• [RECORDED DATA]
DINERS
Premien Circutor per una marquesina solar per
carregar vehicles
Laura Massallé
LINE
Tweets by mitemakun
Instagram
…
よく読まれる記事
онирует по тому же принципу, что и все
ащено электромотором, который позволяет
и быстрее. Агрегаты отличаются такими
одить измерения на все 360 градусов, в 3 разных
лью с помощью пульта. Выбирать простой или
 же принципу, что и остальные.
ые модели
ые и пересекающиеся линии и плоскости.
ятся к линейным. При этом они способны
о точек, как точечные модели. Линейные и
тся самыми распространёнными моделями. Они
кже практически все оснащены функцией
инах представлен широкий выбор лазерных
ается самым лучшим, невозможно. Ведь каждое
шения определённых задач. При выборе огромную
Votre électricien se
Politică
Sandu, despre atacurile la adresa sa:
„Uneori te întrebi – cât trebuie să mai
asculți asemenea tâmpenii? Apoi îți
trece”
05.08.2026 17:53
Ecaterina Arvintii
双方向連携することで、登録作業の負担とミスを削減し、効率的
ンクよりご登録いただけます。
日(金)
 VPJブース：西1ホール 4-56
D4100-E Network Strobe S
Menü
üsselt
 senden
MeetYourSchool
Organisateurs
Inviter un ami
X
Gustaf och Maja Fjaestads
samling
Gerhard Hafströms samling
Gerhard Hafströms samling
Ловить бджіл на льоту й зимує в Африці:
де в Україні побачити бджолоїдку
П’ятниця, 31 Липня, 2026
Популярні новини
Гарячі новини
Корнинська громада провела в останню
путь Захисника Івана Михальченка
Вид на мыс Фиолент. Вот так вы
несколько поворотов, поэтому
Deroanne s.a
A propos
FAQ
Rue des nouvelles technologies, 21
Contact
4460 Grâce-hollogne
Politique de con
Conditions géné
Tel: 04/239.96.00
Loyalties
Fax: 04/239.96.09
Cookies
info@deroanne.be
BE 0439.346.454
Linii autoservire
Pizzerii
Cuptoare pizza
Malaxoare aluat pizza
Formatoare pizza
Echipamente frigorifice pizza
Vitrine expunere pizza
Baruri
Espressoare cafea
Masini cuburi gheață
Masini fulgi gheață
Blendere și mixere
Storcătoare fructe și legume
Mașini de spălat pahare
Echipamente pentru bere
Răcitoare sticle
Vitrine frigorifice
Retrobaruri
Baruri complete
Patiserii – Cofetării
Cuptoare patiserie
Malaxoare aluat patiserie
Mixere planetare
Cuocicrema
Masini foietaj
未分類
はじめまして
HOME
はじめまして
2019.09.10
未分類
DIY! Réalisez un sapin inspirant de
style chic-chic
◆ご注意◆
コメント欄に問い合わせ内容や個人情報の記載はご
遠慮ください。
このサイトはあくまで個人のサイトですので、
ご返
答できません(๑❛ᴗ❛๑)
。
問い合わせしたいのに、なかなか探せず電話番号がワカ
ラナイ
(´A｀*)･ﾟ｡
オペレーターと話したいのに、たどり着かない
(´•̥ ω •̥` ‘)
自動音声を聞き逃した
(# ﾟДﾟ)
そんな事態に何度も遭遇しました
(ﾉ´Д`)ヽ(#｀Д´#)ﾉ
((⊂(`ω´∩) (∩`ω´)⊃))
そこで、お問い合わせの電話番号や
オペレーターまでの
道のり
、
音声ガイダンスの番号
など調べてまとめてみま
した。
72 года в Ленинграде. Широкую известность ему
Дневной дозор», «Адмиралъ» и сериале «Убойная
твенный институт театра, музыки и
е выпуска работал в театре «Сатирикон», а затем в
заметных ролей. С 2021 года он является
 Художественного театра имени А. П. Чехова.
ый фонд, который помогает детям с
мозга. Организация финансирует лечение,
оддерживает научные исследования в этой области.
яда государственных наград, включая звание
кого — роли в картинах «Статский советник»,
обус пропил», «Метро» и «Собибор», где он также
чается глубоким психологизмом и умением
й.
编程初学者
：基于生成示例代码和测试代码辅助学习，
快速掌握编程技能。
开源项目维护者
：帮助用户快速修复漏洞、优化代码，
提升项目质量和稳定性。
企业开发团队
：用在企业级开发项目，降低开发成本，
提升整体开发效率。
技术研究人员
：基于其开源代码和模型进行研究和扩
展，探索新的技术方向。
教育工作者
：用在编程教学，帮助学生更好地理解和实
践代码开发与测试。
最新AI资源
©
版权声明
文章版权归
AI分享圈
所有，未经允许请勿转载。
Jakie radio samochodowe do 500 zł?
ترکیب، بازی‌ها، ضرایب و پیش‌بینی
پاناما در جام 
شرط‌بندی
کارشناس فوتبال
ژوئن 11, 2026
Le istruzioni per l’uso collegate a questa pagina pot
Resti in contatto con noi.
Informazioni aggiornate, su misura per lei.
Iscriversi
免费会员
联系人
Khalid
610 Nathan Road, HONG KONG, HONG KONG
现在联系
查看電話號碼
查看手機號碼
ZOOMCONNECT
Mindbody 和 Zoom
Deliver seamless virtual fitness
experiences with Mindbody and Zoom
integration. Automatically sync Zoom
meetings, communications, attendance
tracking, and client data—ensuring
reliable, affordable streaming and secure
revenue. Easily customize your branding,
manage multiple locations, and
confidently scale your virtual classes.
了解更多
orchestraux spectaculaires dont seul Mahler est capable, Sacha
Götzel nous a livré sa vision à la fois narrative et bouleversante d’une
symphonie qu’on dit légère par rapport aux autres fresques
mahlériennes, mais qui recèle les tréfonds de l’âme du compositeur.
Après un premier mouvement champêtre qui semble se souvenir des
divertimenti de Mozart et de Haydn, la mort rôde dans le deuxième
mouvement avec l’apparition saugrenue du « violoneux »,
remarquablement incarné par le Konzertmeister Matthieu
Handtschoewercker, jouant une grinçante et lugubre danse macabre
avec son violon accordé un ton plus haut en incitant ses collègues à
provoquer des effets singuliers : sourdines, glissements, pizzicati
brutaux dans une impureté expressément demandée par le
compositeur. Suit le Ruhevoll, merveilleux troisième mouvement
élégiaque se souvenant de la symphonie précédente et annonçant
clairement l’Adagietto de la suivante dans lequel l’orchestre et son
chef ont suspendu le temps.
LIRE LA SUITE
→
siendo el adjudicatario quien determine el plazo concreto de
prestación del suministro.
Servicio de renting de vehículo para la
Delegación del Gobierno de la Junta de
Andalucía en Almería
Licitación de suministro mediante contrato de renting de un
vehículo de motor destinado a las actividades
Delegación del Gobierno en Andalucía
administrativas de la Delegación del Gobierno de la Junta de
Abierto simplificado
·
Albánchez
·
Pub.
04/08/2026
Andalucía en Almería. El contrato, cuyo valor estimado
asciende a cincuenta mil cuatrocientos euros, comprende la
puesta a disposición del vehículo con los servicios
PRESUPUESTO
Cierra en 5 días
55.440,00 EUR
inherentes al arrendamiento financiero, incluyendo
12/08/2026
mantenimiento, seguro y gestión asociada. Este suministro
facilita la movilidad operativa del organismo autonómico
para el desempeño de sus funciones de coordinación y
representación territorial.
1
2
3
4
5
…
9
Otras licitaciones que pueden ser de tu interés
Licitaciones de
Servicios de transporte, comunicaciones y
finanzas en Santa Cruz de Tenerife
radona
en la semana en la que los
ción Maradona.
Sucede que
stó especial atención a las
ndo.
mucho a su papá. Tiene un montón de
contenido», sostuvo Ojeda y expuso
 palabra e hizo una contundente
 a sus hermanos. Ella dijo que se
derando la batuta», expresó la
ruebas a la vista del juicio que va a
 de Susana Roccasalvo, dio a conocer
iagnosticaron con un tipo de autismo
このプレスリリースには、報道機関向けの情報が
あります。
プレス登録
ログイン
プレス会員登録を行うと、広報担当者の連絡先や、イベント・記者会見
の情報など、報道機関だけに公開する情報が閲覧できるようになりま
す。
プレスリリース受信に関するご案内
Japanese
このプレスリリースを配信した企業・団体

• [PROBLEM DETAILS] Put the records above into a Markdown table with two columns, "Row" and "Line". Number each row in order, and give each non-blank line in its own row.

• [ANSWER FOR THIS EXERCISE]
| Row | Line |
|---|---|
| 1 | DINERS |
| 2 | Premien Circutor per una marquesina solar per |
| 3 | carregar vehicles |
| 4 | Laura Massallé |
| 5 | LINE |
| 6 | Tweets by mitemakun |
| 7 | Instagram |
| 8 | … |
| 9 | よく読まれる記事 |
| 10 | онирует по тому же принципу, что и все |
| 11 | ащено электромотором, который позволяет |
| 12 | и быстрее. Агрегаты отличаются такими |
| 13 | одить измерения на все 360 градусов, в 3 разных |
| 14 | лью с помощью пульта. Выбирать простой или |
| 15 |  же принципу, что и остальные. |
| 16 | ые модели |
| 17 | ые и пересекающиеся линии и плоскости. |
| 18 | ятся к линейным. При этом они способны |
| 19 | о точек, как точечные модели. Линейные и |
| 20 | тся самыми распространёнными моделями. Они |
| 21 | кже практически все оснащены функцией |
| 22 | инах представлен широкий выбор лазерных |
| 23 | ается самым лучшим, невозможно. Ведь каждое |
| 24 | шения определённых задач. При выборе огромную |
| 25 | Votre électricien se |
| 26 | Politică |
| 27 | Sandu, despre atacurile la adresa sa: |
| 28 | „Uneori te întrebi – cât trebuie să mai |
| 29 | asculți asemenea tâmpenii? Apoi îți |
| 30 | trece” |
| 31 | 05.08.2026 17:53 |
| 32 | Ecaterina Arvintii |
| 33 | 双方向連携することで、登録作業の負担とミスを削減し、効率的 |
| 34 | ンクよりご登録いただけます。 |
| 35 | 日(金) |
| 36 |  VPJブース：西1ホール 4-56 |
| 37 | D4100-E Network Strobe S |
| 38 | Menü |
| 39 | üsselt |
| 40 |  senden |
| 41 | MeetYourSchool |
| 42 | Organisateurs |
| 43 | Inviter un ami |
| 44 | X |
| 45 | Gustaf och Maja Fjaestads |
| 46 | samling |
| 47 | Gerhard Hafströms samling |
| 48 | Gerhard Hafströms samling |
| 49 | Ловить бджіл на льоту й зимує в Африці: |
| 50 | де в Україні побачити бджолоїдку |
| 51 | П’ятниця, 31 Липня, 2026 |
| 52 | Популярні новини |
| 53 | Гарячі новини |
| 54 | Корнинська громада провела в останню |
| 55 | путь Захисника Івана Михальченка |
| 56 | Вид на мыс Фиолент. Вот так вы |
| 57 | несколько поворотов, поэтому |
| 58 | Deroanne s.a |
| 59 | A propos |
| 60 | FAQ |
| 61 | Rue des nouvelles technologies, 21 |
| 62 | Contact |
| 63 | 4460 Grâce-hollogne |
| 64 | Politique de con |
| 65 | Conditions géné |
| 66 | Tel: 04/239.96.00 |
| 67 | Loyalties |
| 68 | Fax: 04/239.96.09 |
| 69 | Cookies |
| 70 | info@deroanne.be |
| 71 | BE 0439.346.454 |
| 72 | Linii autoservire |
| 73 | Pizzerii |
| 74 | Cuptoare pizza |
| 75 | Malaxoare aluat pizza |
| 76 | Formatoare pizza |
| 77 | Echipamente frigorifice pizza |
| 78 | Vitrine expunere pizza |
| 79 | Baruri |
| 80 | Espressoare cafea |
| 81 | Masini cuburi gheață |
| 82 | Masini fulgi gheață |
| 83 | Blendere și mixere |
| 84 | Storcătoare fructe și legume |
| 85 | Mașini de spălat pahare |
| 86 | Echipamente pentru bere |
| 87 | Răcitoare sticle |
| 88 | Vitrine frigorifice |
| 89 | Retrobaruri |
| 90 | Baruri complete |
| 91 | Patiserii – Cofetării |
| 92 | Cuptoare patiserie |
| 93 | Malaxoare aluat patiserie |
| 94 | Mixere planetare |
| 95 | Cuocicrema |
| 96 | Masini foietaj |
| 97 | 未分類 |
| 98 | はじめまして |
| 99 | HOME |
| 100 | はじめまして |
| 101 | 2019.09.10 |
| 102 | 未分類 |
| 103 | DIY! Réalisez un sapin inspirant de |
| 104 | style chic-chic |
| 105 | ◆ご注意◆ |
| 106 | コメント欄に問い合わせ内容や個人情報の記載はご |
| 107 | 遠慮ください。 |
| 108 | このサイトはあくまで個人のサイトですので、 |
| 109 | ご返 |
| 110 | 答できません(๑❛ᴗ❛๑) |
| 111 | 。 |
| 112 | 問い合わせしたいのに、なかなか探せず電話番号がワカ |
| 113 | ラナイ |
| 114 | (´A｀*)･ﾟ｡ |
| 115 | オペレーターと話したいのに、たどり着かない |
| 116 | (´•̥ ω •̥` ‘) |
| 117 | 自動音声を聞き逃した |
| 118 | (# ﾟДﾟ) |
| 119 | そんな事態に何度も遭遇しました |
| 120 | (ﾉ´Д`)ヽ(#｀Д´#)ﾉ |
| 121 | ((⊂(`ω´∩) (∩`ω´)⊃)) |
| 122 | そこで、お問い合わせの電話番号や |
| 123 | オペレーターまでの |
| 124 | 道のり |
| 125 | 、 |
| 126 | 音声ガイダンスの番号 |
| 127 | など調べてまとめてみま |
| 128 | した。 |
| 129 | 72 года в Ленинграде. Широкую известность ему |
| 130 | Дневной дозор», «Адмиралъ» и сериале «Убойная |
| 131 | твенный институт театра, музыки и |
| 132 | е выпуска работал в театре «Сатирикон», а затем в |
| 133 | заметных ролей. С 2021 года он является |
| 134 |  Художественного театра имени А. П. Чехова. |
| 135 | ый фонд, который помогает детям с |
| 136 | мозга. Организация финансирует лечение, |
| 137 | оддерживает научные исследования в этой области. |
| 138 | яда государственных наград, включая звание |
| 139 | кого — роли в картинах «Статский советник», |
| 140 | обус пропил», «Метро» и «Собибор», где он также |
| 141 | чается глубоким психологизмом и умением |
| 142 | й. |
| 143 | 编程初学者 |
| 144 | ：基于生成示例代码和测试代码辅助学习， |
| 145 | 快速掌握编程技能。 |
| 146 | 开源项目维护者 |
| 147 | ：帮助用户快速修复漏洞、优化代码， |
| 148 | 提升项目质量和稳定性。 |
| 149 | 企业开发团队 |
| 150 | ：用在企业级开发项目，降低开发成本， |
| 151 | 提升整体开发效率。 |
| 152 | 技术研究人员 |
| 153 | ：基于其开源代码和模型进行研究和扩 |
| 154 | 展，探索新的技术方向。 |
| 155 | 教育工作者 |
| 156 | ：用在编程教学，帮助学生更好地理解和实 |
| 157 | 践代码开发与测试。 |
| 158 | 最新AI资源 |
| 159 | © |
| 160 | 版权声明 |
| 161 | 文章版权归 |
| 162 | AI分享圈 |
| 163 | 所有，未经允许请勿转载。 |
| 164 | Jakie radio samochodowe do 500 zł? |
| 165 | ترکیب، بازی‌ها، ضرایب و پیش‌بینی |
| 166 | پاناما در جام  |
| 167 | شرط‌بندی |
| 168 | کارشناس فوتبال |
| 169 | ژوئن 11, 2026 |
| 170 | Le istruzioni per l’uso collegate a questa pagina pot |
| 171 | Resti in contatto con noi. |
| 172 | Informazioni aggiornate, su misura per lei. |
| 173 | Iscriversi |
| 174 | 免费会员 |
| 175 | 联系人 |
| 176 | Khalid |
| 177 | 610 Nathan Road, HONG KONG, HONG KONG |
| 178 | 现在联系 |
| 179 | 查看電話號碼 |
| 180 | 查看手機號碼 |
| 181 | ZOOMCONNECT |
| 182 | Mindbody 和 Zoom |
| 183 | Deliver seamless virtual fitness |
| 184 | experiences with Mindbody and Zoom |
| 185 | integration. Automatically sync Zoom |
| 186 | meetings, communications, attendance |
| 187 | tracking, and client data—ensuring |
| 188 | reliable, affordable streaming and secure |
| 189 | revenue. Easily customize your branding, |
| 190 | manage multiple locations, and |
| 191 | confidently scale your virtual classes. |
| 192 | 了解更多 |
| 193 | orchestraux spectaculaires dont seul Mahler est capable, Sacha |
| 194 | Götzel nous a livré sa vision à la fois narrative et bouleversante d’une |
| 195 | symphonie qu’on dit légère par rapport aux autres fresques |
| 196 | mahlériennes, mais qui recèle les tréfonds de l’âme du compositeur. |
| 197 | Après un premier mouvement champêtre qui semble se souvenir des |
| 198 | divertimenti de Mozart et de Haydn, la mort rôde dans le deuxième |
| 199 | mouvement avec l’apparition saugrenue du « violoneux », |
| 200 | remarquablement incarné par le Konzertmeister Matthieu |
| 201 | Handtschoewercker, jouant une grinçante et lugubre danse macabre |
| 202 | avec son violon accordé un ton plus haut en incitant ses collègues à |
| 203 | provoquer des effets singuliers : sourdines, glissements, pizzicati |
| 204 | brutaux dans une impureté expressément demandée par le |
| 205 | compositeur. Suit le Ruhevoll, merveilleux troisième mouvement |
| 206 | élégiaque se souvenant de la symphonie précédente et annonçant |
| 207 | clairement l’Adagietto de la suivante dans lequel l’orchestre et son |
| 208 | chef ont suspendu le temps. |
| 209 | LIRE LA SUITE |
| 210 | → |
| 211 | siendo el adjudicatario quien determine el plazo concreto de |
| 212 | prestación del suministro. |
| 213 | Servicio de renting de vehículo para la |
| 214 | Delegación del Gobierno de la Junta de |
| 215 | Andalucía en Almería |
| 216 | Licitación de suministro mediante contrato de renting de un |
| 217 | vehículo de motor destinado a las actividades |
| 218 | Delegación del Gobierno en Andalucía |
| 219 | administrativas de la Delegación del Gobierno de la Junta de |
| 220 | Abierto simplificado |
| 221 | · |
| 222 | Albánchez |
| 223 | · |
| 224 | Pub. |
| 225 | 04/08/2026 |
| 226 | Andalucía en Almería. El contrato, cuyo valor estimado |
| 227 | asciende a cincuenta mil cuatrocientos euros, comprende la |
| 228 | puesta a disposición del vehículo con los servicios |
| 229 | PRESUPUESTO |
| 230 | Cierra en 5 días |
| 231 | 55.440,00 EUR |
| 232 | inherentes al arrendamiento financiero, incluyendo |
| 233 | 12/08/2026 |
| 234 | mantenimiento, seguro y gestión asociada. Este suministro |
| 235 | facilita la movilidad operativa del organismo autonómico |
| 236 | para el desempeño de sus funciones de coordinación y |
| 237 | representación territorial. |
| 238 | 1 |
| 239 | 2 |
| 240 | 3 |
| 241 | 4 |
| 242 | 5 |
| 243 | … |
| 244 | 9 |
| 245 | Otras licitaciones que pueden ser de tu interés |
| 246 | Licitaciones de |
| 247 | Servicios de transporte, comunicaciones y |
| 248 | finanzas en Santa Cruz de Tenerife |
| 249 | radona |
| 250 | en la semana en la que los |
| 251 | ción Maradona. |
| 252 | Sucede que |
| 253 | stó especial atención a las |
| 254 | ndo. |
| 255 | mucho a su papá. Tiene un montón de |
| 256 | contenido», sostuvo Ojeda y expuso |
| 257 |  palabra e hizo una contundente |
| 258 |  a sus hermanos. Ella dijo que se |
| 259 | derando la batuta», expresó la |
| 260 | ruebas a la vista del juicio que va a |
| 261 |  de Susana Roccasalvo, dio a conocer |
| 262 | iagnosticaron con un tipo de autismo |
| 263 | このプレスリリースには、報道機関向けの情報が |
| 264 | あります。 |
| 265 | プレス登録 |
| 266 | ログイン |
| 267 | プレス会員登録を行うと、広報担当者の連絡先や、イベント・記者会見 |
| 268 | の情報など、報道機関だけに公開する情報が閲覧できるようになりま |
| 269 | す。 |
| 270 | プレスリリース受信に関するご案内 |
| 271 | Japanese |
| 272 | このプレスリリースを配信した企業・団体 |